The aftermath of the EU referendum has sent the British restaurant world into the unknown. The sharp fall in the value of the pound has started to raise costs of ingredients imported from overseas.

As Britain consumes 40 per cent of food from outside the UK, Vanessa King looks into the early implications that the post–referendum vote is having on the British dining scene.

Research by accountancy business Moore Stephens has suggested more than 5,500 restaurants could close in the next three years. The Restaurant Group, who own seven giant chains in the U.K, has already decided to close 33 restaurants.

New York-Italian style restaurant Frankie and Benny’s is the most affected, with 14 branches hanging up their chefs hats due to “challenging trading periods.”

Rising Costs

credit: flickr

The rising costs of pasta, wines and cheeses from Italy has seen many restaurants suffer. According to analysts Brand View, milk prices have risen from 17 pence a litre to as much as 27 pence all over Europe, which has seen the cost of mozzarella and cheddar plunge.

Ingredients price rise (Statistics by MySuperMarket, 23 June 2016 – 31 Jan 2017)

  • Ice cream – 8.2 per cent
  • Flour – 6.1 per cent
  • Vegetables (on average) – 8.1 per cent
  • Beer – 16 per cent
  • Orange juice – 5.5 per cent
  • Ketchup – 3.3 per cent
  • Wine – 13 per cent
  • Sugar – 12 per cent
  • Butter – 9 per cent
  • Fish – 7 per cent

Experts have suggested restaurateurs will have to put meal prices up by five per cent to maintain revenue when buying ingredients from Italy, which runs the risk of losing business.

Who It Has Affected So Far

Celebrity chef Jamie Oliver is to close six of his Jamie’s Italian restaurants across the country, following tough trading after Britain’s decision to leave the EU. The Exeter branch has already closed for business.

Simon Blagden, chief executive of the Jamie Oliver Restaurant Group told The Guardian: “As every restaurateur knows, this is a tough market and because we refuse to compromise on the quality and provenance of our ingredients, it means it is not sustainable to keep all the restaurants open.”

As well as franchised establishments, smaller and independent restaurants have faced post–Brexit concerns.

Olive Tree Brasserie, which has branches in Preston, Lytham St Annes and Chester, imports most of its ingredients from Greece. The weakening pound against the Euro has posed threat to the contemporary Greek restaurant’s budget.
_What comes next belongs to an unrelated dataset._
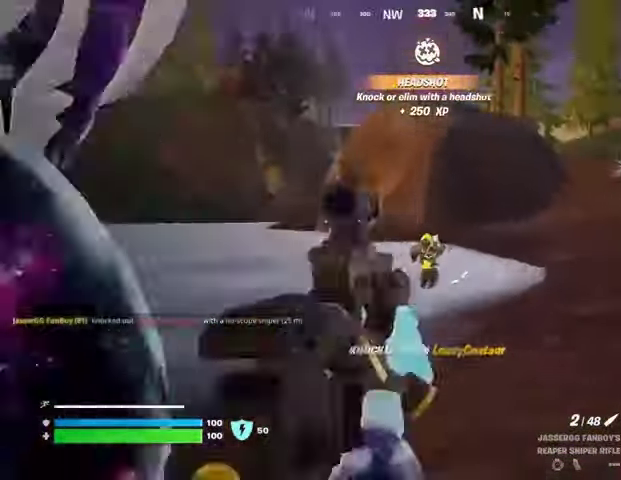
{"buttons": [], "left_stick": "up-right", "right_stick": "center", "events": [[67, "L1", "up"], [167, "right_stick", "right"], [400, "L3", "down"], [433, "right_stick", "center"], [500, "L2", "up"], [500, "L3", "up"]]}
Every year, the managers from each Olive Tree Brasserie branch take a trip to Greece to cherry pick the best spices, vegetables and fish to use in their kitchen, and thrive on using ingredients authentic to the Greek cuisine, including cinnamon and olives.

Preston head chef, Martin Leach, said this is something Olive Tree Brasserie is not willing to compromise on, even though prices are inflating.
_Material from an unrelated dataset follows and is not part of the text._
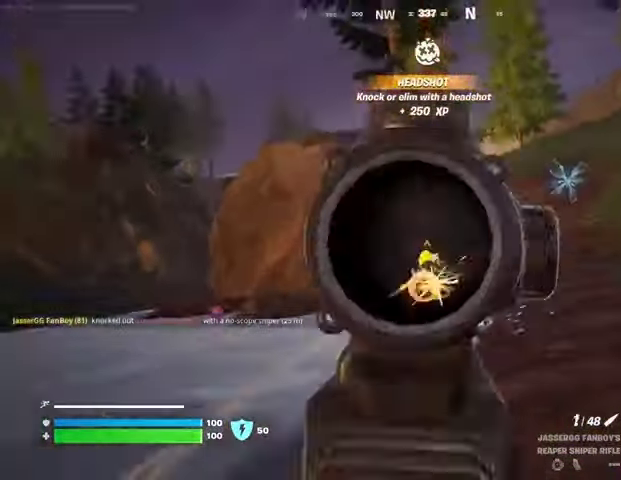
{"buttons": [], "left_stick": "up-right", "right_stick": "center", "events": [[333, "right_stick", "right"], [367, "R1", "down"], [400, "R1", "up"], [500, "right_stick", "center"]]}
Martin said: “We pride ourselves on taking extra measures to ensure our customers have a real treat and Greek experience when they visit us. We do not want to ruin this by looking for cheap alternative options; it would really hinder what our restaurant is all about.”
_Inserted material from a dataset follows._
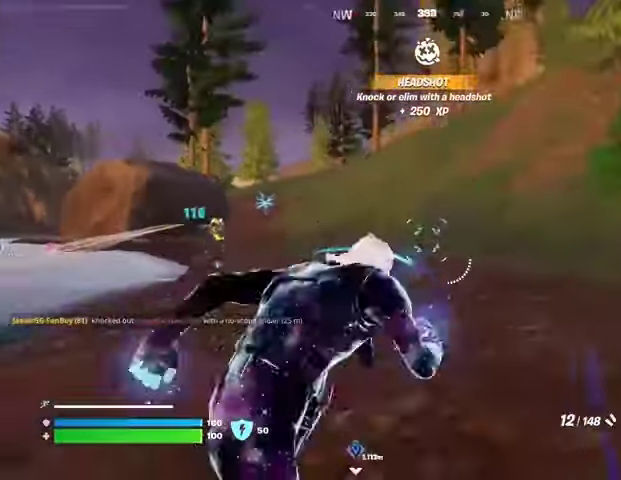
{"buttons": ["R2"], "left_stick": "up-right", "right_stick": "center", "events": [[33, "right_stick", "left"], [100, "left_stick", "up-left"], [167, "R3", "down"], [167, "right_stick", "center"], [233, "R3", "up"], [300, "left_stick", "up-right"], [400, "right_stick", "up-right"], [467, "right_stick", "center"], [500, "R2", "down"]]}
On the subject of prices, Martin was keen to address that Olive Tree Brasserie’s menu prices are not going to increase.

Martin continued: “Negotiation with dealers abroad is taking place to get the best value for money; we would rather do this than punish our customers with increasing prices.”

Michelin-starred chef and restaurateur Jason Atherton has appealed to Theresa May to give post–Brexit details. He told the London Evening Standard that British restaurateurs are “sat waiting like plonkers” for information to be revealed.

Jason, who runs nine dining outlets in the capital and relies on the import of Eastern European fish, said restaurateurs need to start looking at where to buy produce depending on what effects leaving the EU will have.

credit: Jason Atherton

Jason Atherton says he is scared for Britain’s dining scene (Hotelympia)

Despite the prediction that Britain’s dining scene is heading for turmoil, there is good news for restaurants that rely heavily on beef.

Kai Binder, who runs Summat to Ate in Wigan, counts himself and other steakhouse restaurateurs lucky as Britain’s steakhouses have seen a rise in business in the last ten years.

Kai, who has owned the fine dining steakhouse for nine years, said: “I know many restaurant owners who are deeply concerned about if they can survive buying foreign import, now that they are more expensive than ever before.

“Like many steak restaurants, we buy our fillet, rib-eye and sirloin from British farmers, meaning Brexit is not a concern for us.”

The rise of Flaming Grill and Miller & Carter chains across the country have given Britain a real taste for steak, making steakhouses equate to 15 per cent of restaurants in the UK.

The British public’s decision to leave the EU seems to be having diverse implications on the British dining scene. With the threat of 5,500 restaurants closing by 2020, is there a future for restaurants who rely heavily on buying European goods? With the British restaurant field constantly evolving, only time will tell for the nation that eats out more than ever before.